Researchers at Germany’s Fraunhofer Institute for Laser Technology have developed a method to laser-weld transparent plastic components together, a task previously thought impossible. What turned the trick? Finding the right wavelength.
In industry, welding plastics with lasers is nothing new. It is quick and precise, generates almost no waste and minimal heat, and produces no sparks or flying particles. Better yet, it works without screws, clamps, or glue. And weld seams are scarcely visible.
But, until now, only the upper joining part could be transparent. In fact, transparency was necessary to let the laser shine through unimpeded. And the lower part usually needed to incorporate soot particles to absorb the laser’s energy so heat could transfer to the upper part.
“The problem was that lots of applications, such as medical devices, needed a combination of two transparent plastics,” says Project Manager Alexander Olowinsky. “The industry already made infrared absorbers, but they are expensive and, although nearly transparent, give devices a green, yellowish tint. Our goal was to get the job done without using absorbers.”

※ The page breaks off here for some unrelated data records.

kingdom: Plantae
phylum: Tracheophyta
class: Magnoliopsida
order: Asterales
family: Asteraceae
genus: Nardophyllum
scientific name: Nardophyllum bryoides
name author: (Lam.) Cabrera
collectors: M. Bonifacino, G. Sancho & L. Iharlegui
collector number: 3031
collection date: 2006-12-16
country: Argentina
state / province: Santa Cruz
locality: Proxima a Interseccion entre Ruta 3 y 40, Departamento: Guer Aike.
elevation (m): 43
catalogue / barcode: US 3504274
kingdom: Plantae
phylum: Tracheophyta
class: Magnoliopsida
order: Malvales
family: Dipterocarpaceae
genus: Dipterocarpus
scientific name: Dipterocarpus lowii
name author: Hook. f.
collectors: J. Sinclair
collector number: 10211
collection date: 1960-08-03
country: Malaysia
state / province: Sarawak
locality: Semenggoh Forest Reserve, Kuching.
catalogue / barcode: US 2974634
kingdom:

Researchers first studied the absorption spectra of several transparent polymers to find wavelengths at which the plastic absorbs a laser’s power. They then tested and perfected the laser that emits the proper wavelengths. “It’s only been during the past few years that high-brilliance lasers have been developed that emit light in these ranges,” says Olowinsky. The team also developed a lens to focus the beam so it delivers the highest temperature precisely to the joining line.
“So far, we have found that the peak welding efficiency takes place at a wavelength of about 1,700 nm,” says Olowinsky. “But we are continuing to work on the EU Commission-sponsored PolyBright project to find the best combination of absorption ranges and matching light sources. We want to find the most cost-effective laser that can do high-precision welding at the highest possible speed,” he says.
An important application of the new method could be in bioanalytics, where it might help in constructing labs-on-a-chip. They provide automated, self-contained analysis of fluids, proteins, and DNA.